[Entries from a dataset]
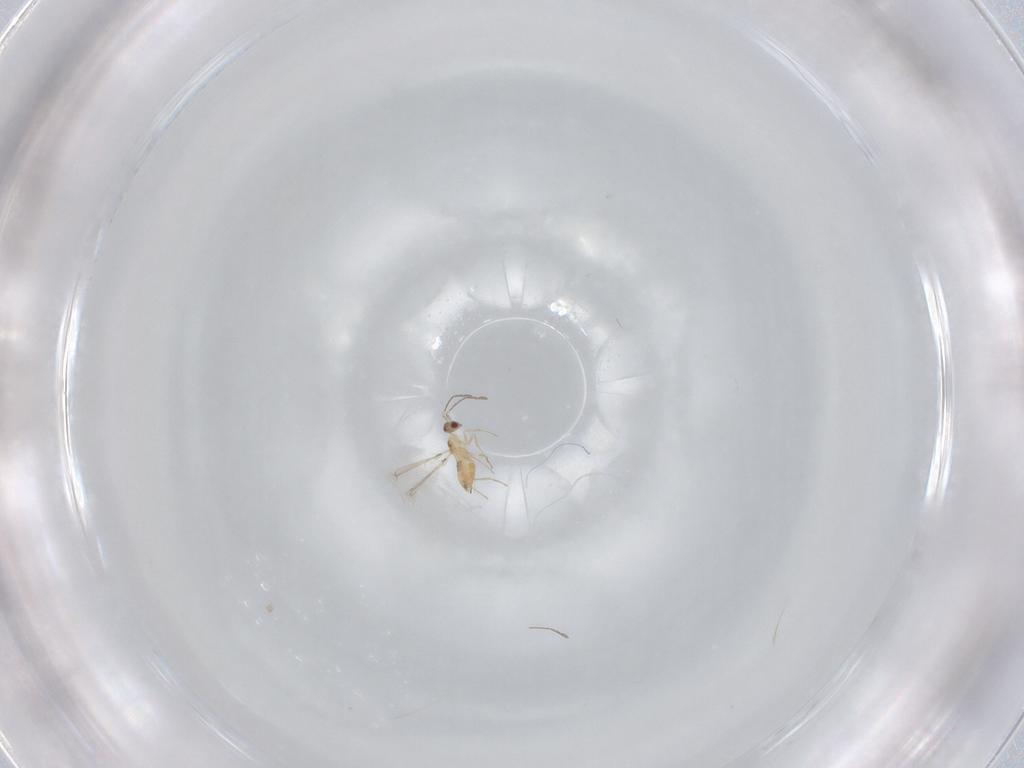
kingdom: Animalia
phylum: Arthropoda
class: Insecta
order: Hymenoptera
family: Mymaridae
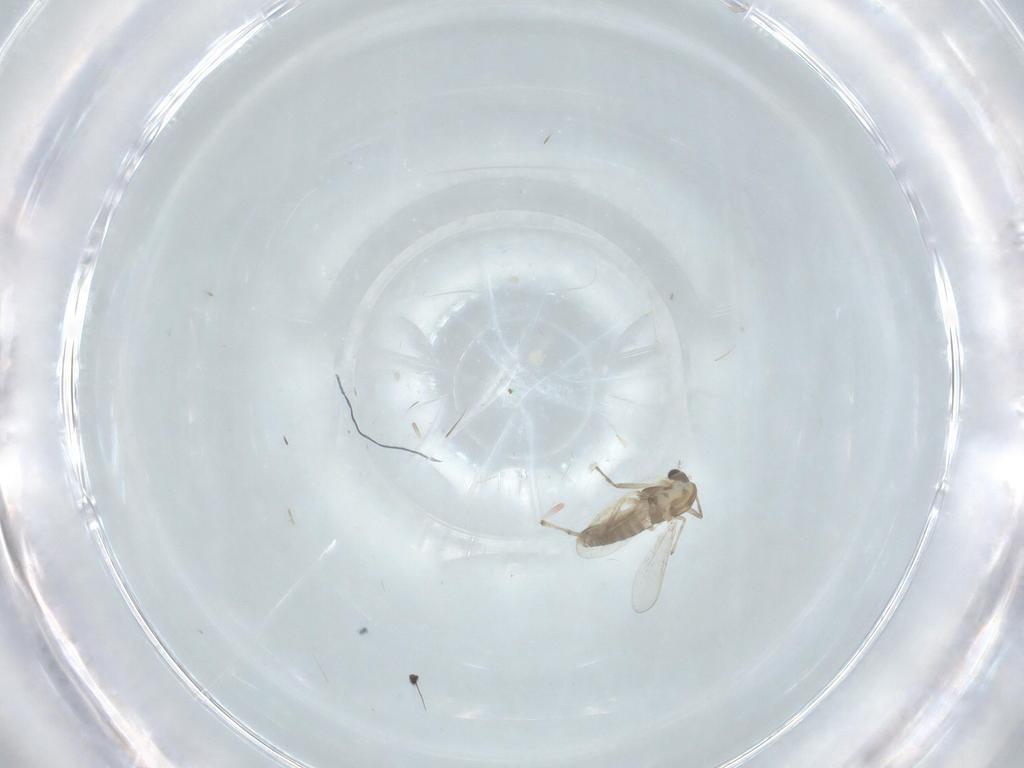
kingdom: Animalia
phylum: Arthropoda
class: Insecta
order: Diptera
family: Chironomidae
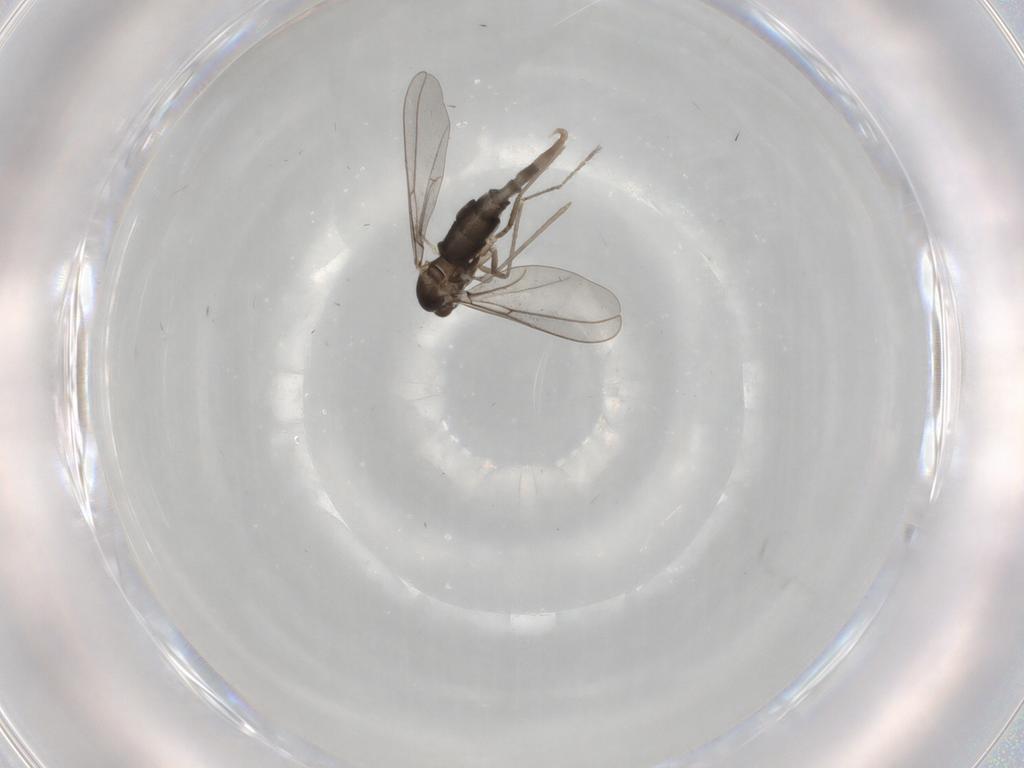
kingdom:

→ INSTRUCTIONS TO FOLLOW: Reproduce verbatim every text line in the rows above, omitting the pictures.

→ RESULT FOR THIS EXERCISE:
kingdom: Animalia
phylum: Arthropoda
class: Insecta
order: Hymenoptera
family: Mymaridae
kingdom: Animalia
phylum: Arthropoda
class: Insecta
order: Diptera
family: Chironomidae
kingdom:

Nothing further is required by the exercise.